Blutzuckerwerte – Alles im Normbereich?
Ein erhöhter Blutzuckerspiegel deutet auf eine Diabetes-Erkrankung hin

Der Blutzuckerspiegel ist abhängig von Tageszeit, Nahrungsaufnahme und Bewegung, permanenten Schwankungen unterworfen. Jede Blutzuckermessung ist stets nur einen Momentaufnahme.
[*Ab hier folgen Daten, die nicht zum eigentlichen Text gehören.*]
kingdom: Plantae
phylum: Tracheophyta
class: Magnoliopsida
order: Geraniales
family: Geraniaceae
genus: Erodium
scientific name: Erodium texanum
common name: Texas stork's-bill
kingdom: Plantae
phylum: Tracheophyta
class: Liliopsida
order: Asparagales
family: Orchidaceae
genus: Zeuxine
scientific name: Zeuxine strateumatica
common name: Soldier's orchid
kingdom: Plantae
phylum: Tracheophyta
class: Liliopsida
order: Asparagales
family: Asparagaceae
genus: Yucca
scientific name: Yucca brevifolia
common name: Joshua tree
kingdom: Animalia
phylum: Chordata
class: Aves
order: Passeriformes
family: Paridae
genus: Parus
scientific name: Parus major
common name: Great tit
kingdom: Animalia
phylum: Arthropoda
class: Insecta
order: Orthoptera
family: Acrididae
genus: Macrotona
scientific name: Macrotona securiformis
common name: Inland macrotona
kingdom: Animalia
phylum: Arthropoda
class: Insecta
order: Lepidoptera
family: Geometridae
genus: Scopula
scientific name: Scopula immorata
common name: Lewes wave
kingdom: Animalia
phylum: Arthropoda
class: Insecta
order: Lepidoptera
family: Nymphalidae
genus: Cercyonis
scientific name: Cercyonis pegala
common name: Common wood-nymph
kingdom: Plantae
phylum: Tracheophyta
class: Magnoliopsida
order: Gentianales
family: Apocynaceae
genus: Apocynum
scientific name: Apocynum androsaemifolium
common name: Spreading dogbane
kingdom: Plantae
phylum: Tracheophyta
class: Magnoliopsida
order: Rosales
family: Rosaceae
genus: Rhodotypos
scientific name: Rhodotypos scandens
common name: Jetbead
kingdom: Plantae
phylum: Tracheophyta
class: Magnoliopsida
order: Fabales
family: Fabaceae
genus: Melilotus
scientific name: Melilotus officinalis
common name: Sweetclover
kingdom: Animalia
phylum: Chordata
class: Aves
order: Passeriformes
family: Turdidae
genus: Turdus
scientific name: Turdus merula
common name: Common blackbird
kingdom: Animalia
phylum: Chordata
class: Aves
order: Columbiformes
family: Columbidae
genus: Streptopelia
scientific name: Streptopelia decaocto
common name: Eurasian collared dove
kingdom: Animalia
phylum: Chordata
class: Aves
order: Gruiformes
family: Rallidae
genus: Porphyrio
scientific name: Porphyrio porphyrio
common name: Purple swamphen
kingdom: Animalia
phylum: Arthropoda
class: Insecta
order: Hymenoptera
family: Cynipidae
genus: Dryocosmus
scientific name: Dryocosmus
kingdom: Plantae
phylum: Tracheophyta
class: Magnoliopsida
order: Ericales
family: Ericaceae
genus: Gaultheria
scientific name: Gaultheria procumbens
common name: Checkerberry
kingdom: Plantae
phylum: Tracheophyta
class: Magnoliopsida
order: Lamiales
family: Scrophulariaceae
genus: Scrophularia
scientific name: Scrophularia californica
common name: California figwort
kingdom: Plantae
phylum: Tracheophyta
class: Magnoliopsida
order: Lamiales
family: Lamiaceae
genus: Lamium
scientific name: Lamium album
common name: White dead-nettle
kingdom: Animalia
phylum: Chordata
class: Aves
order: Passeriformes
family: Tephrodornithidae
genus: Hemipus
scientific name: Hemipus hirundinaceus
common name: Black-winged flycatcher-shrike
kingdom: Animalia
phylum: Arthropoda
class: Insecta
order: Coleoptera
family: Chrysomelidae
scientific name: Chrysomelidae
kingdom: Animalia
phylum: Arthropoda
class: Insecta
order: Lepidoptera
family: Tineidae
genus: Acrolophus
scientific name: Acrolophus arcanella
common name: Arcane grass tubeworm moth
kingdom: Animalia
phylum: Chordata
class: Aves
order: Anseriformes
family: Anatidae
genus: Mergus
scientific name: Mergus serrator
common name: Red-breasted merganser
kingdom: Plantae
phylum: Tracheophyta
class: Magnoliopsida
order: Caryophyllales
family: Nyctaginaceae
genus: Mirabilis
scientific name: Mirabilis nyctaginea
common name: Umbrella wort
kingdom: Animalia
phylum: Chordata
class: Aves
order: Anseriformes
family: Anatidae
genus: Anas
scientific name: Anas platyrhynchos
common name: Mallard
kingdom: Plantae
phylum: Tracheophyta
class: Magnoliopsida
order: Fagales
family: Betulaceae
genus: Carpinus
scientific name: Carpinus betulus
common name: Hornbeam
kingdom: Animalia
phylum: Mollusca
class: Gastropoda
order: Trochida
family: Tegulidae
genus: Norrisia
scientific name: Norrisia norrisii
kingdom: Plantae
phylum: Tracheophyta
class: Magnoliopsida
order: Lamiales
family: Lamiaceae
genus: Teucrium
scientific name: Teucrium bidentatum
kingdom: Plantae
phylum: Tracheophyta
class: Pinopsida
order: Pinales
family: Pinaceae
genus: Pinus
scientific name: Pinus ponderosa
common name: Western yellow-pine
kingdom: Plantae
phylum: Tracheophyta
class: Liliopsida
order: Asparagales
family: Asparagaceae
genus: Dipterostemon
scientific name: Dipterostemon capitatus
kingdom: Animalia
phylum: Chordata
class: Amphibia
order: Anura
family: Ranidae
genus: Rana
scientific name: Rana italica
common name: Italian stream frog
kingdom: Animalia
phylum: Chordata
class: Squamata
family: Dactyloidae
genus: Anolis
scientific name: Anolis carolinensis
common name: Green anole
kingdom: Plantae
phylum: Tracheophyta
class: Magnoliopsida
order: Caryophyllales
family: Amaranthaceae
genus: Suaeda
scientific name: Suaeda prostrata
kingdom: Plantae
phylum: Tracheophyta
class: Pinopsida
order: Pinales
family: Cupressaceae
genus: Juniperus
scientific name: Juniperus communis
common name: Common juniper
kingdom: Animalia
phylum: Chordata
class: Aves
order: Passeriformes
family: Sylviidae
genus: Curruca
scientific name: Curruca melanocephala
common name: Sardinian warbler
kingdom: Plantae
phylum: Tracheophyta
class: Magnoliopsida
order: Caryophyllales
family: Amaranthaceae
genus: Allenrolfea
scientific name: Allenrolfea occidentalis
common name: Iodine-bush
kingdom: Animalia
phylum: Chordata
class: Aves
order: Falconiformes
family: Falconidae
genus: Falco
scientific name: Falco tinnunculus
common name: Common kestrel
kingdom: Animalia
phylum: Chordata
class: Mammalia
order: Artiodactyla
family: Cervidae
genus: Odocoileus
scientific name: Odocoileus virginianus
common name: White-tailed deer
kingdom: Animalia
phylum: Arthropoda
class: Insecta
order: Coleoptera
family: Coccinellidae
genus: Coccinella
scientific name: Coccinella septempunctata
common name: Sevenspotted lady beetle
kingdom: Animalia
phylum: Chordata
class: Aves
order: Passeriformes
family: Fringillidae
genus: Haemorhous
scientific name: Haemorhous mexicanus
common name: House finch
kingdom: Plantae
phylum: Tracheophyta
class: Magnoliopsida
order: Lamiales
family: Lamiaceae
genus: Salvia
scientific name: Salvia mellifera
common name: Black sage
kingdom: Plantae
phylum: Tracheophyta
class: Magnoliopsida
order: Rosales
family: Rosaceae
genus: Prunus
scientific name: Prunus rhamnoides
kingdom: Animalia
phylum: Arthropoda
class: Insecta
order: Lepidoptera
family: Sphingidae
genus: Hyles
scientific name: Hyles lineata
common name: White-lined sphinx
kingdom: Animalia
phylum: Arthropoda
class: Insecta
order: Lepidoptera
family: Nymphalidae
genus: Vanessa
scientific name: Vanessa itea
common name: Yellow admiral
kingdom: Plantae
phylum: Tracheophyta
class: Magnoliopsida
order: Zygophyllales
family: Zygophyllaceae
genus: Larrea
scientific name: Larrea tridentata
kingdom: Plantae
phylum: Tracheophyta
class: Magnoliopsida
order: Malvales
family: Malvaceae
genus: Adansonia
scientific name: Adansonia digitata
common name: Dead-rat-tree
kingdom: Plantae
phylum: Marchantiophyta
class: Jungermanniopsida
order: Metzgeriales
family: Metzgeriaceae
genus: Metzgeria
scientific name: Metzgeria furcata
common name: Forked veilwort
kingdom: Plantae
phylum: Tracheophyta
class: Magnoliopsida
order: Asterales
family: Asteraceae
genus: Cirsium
Bei gesunden Menschen ist ein Nüchternblutzuckerwert (gemessen vor dem Frühstück) zwischen 70 und 105 mg/dl die Norm. Vor dem Mittagessen gelten 70 bis 110 mg/dl als unauffällig.
Nach den Mahlzeiten steigt auch bei gesunden Menschen der Blutzuckerspiegel an. 1 Stunde bzw. 2 Stunden nach dem Essen, sollten die Werte 160 bzw. 120 mg/dl nicht übersteigen. Während dem Schlafen, zwischen 2 und 4 Uhr nachts, kann der Blutzuckerspiegel bei gesunden Menschen bis auf 70 mg/dl absinken.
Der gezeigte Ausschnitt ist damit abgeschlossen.